Sandeep Shouche, from Pune, put it well: "Prithviraj Chauhan defeated Mohammad Ghauri 17 times on the battlefield and every time he let Ghauri go, showing clemency to the prisoner. The 18th time, Ghauri defeated Chauhan by deceit, tortured him and killed him. That set the stage for over ten decades of rape and pillage of our nation. Our modern day leaders seem determined to repeat that mistake. It is an indication of the intellectual bankruptcy of our nation, that only one party [Shiv Sena] has actually opposed this insanity [the ceasefire]. And that party is written off by our intelligentsia as a fundamentalist outfit."

The entire argument for the ceasefire, and I've been swamped by them this last week, can be boiled down to two lines:

  • We must give peace a chance.

  • It will drive a permanent wedge between the indigenous Kashmiri militants and the foreign mercenaries, facilitating a political solution to the Kashmiri insurgency problem.

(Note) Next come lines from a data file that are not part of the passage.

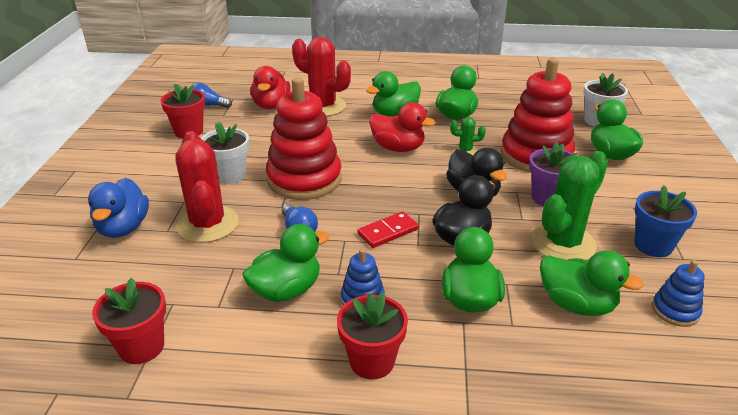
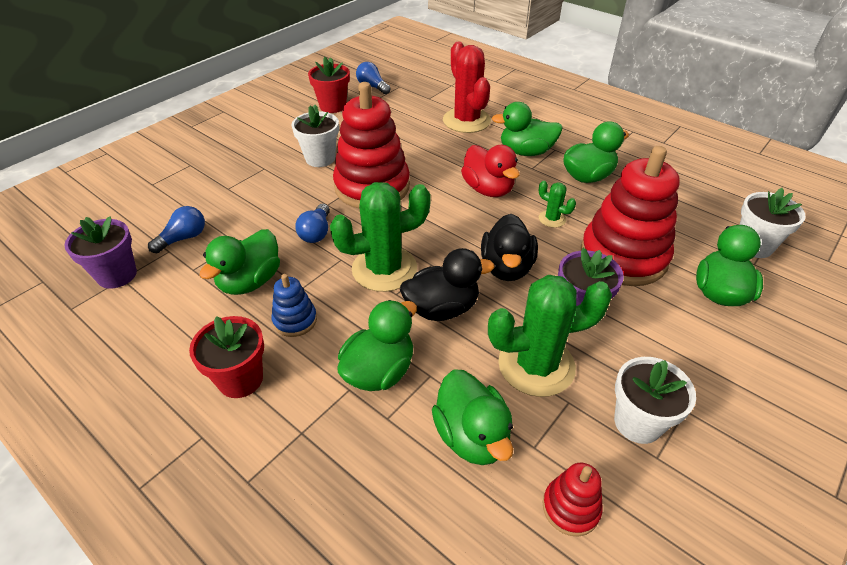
camera: 35 degrees right, 10 degrees up
(123, 228) = (204, 173): blue duck -> none
(141, 347) = (117, 275): red flower pot -> purple flower pot
(174, 287) = (183, 238): none -> blue light bulb
(208, 224) = (259, 196): red cactus -> none
(271, 105) = (423, 104): red duck -> none
(286, 290) = (250, 281): green duck -> green duck turned 120 degrees clockwise
(388, 232) = (384, 269): red domino -> green cactus
(653, 245) = (638, 422): blue flower pot -> white flower pot
(675, 311) = (570, 508): blue stacking toy -> red stacking toy

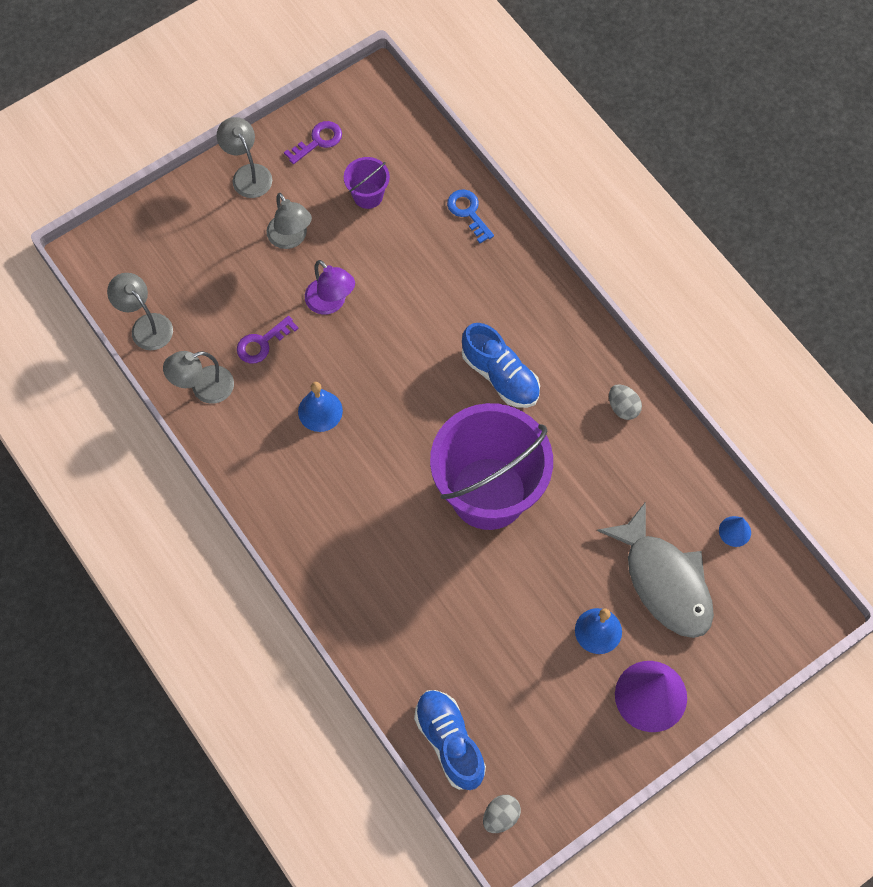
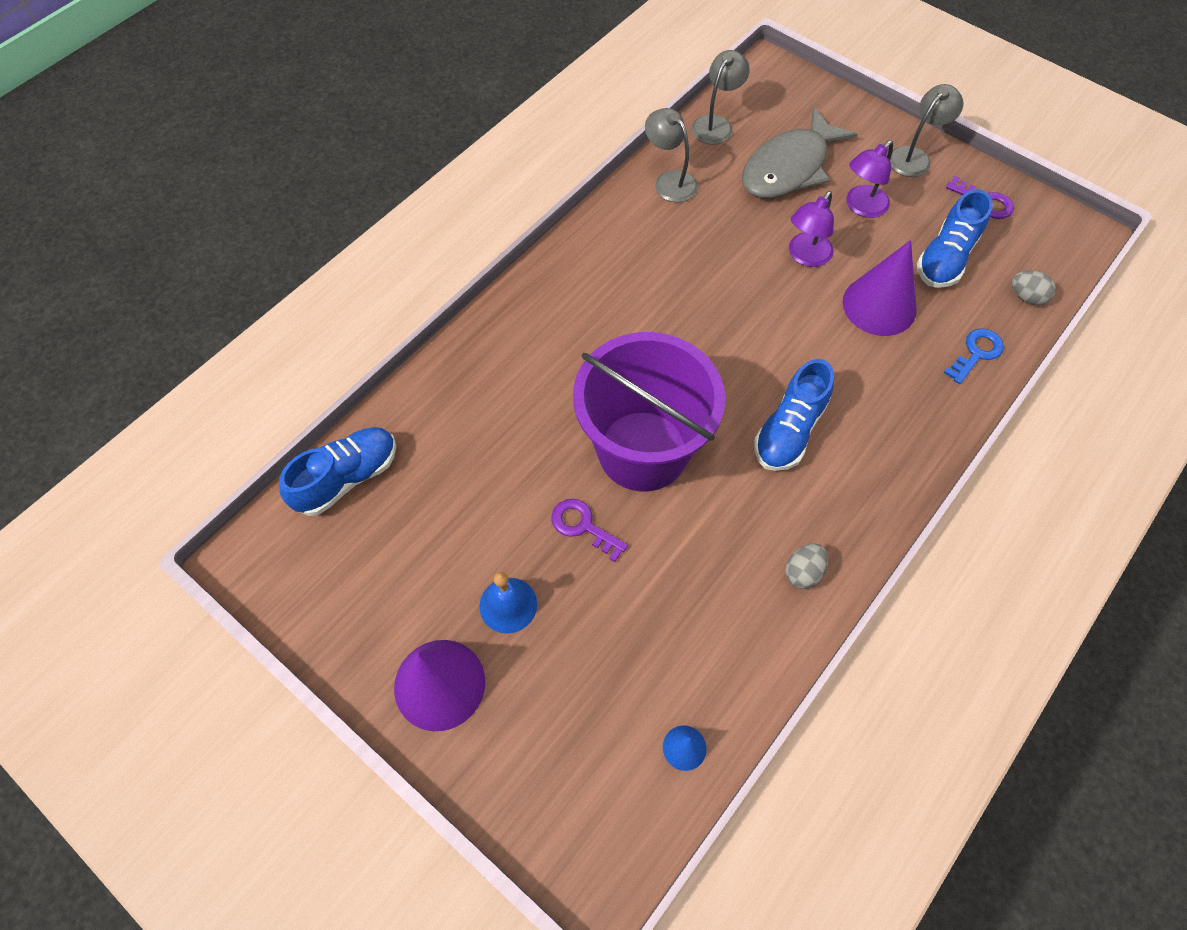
camera: 75 degrees right, 5 degrees down
(262, 343) = (736, 213): purple key -> purple key (583, 526)
(291, 238) = (861, 207): grey lamp -> purple lamp
(320, 411) = (681, 276): blue bell -> none
(368, 195) = (945, 258): purple bucket -> blue shoe
(400, 265) = (879, 305): none -> purple cone
(500, 816) = (271, 547): grey egg -> grey egg (1026, 297)
(664, 581) = (591, 670): grey fish -> grey fish (789, 167)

The first, meri jooti pe; I'm no 60s' child to go gaga over Lennonesque Strawberry Fields. However, the second argument was worthy of thought since even this psycho believes that separatism can never be *permanently* crushed by military means. And so I put on my thinking cap, and came up with this: No matter what the Lones and Maliks and Sallahuddins do, Musharraf and his Quran-waving cronies and his Saudi point-man will not stop exporting murderers to India. It's not just a revenge-for-East-Pakistan thing -- it's a jehad against, what they perceive as, Hindu India. Secondly, none of the arms-exporting countries want a calm sub-continent, and hence their reluctance to bear down heavily upon the terrorist state. Thirdly, even if indigenous Kashmiris reject Pakistan, that country will not allow peace in India -- the scale on which the ISI operates here, the crores it has invested in the south and northeast of India, are indicators to Pakistan's end-goals. To even think that a political solution can precede military action is total Alice in Wonderland.

There are two thoughts on the ceasefire prevalent in the Indian Army. One has been mouthed by the COAS: "We are also a party to the decision. We are quite happy with the decision and can look after ourselves and after everybody around us." The other has been put forth in two official letters, written a few days before the ceasefire came into force, by senior commanders -- officers who lead their men on counter-insurgency operations daily -- who have urged the decision-makers (the PMO?) to clarify the ceasefire offer on ground in a situation like Kashmir. They wrote that "if the CI ops are stopped or aggressive stance is petered down, it will hit the morale of the soldiers" and warned of serious consequences amongst the ranks. Asked to practice restraint, the field-level leaders are confused as to how to scale down the aggressive posture.

Trouble in the ranks... That the army was taken into confidence may not have been the complete truth. Hmm... know what? I will be *the* happiest person in India if I'm proved wrong, but I do believe that Chacha Hajpayee (yes, it's official: he's as popular as Nehru, according to the polls), will do with Pakistan what his idol did with China. And with no opposition to speak of, thanks to Signora Mussolini and her houseboys, we are soon going to kiss Kashmir goodbye.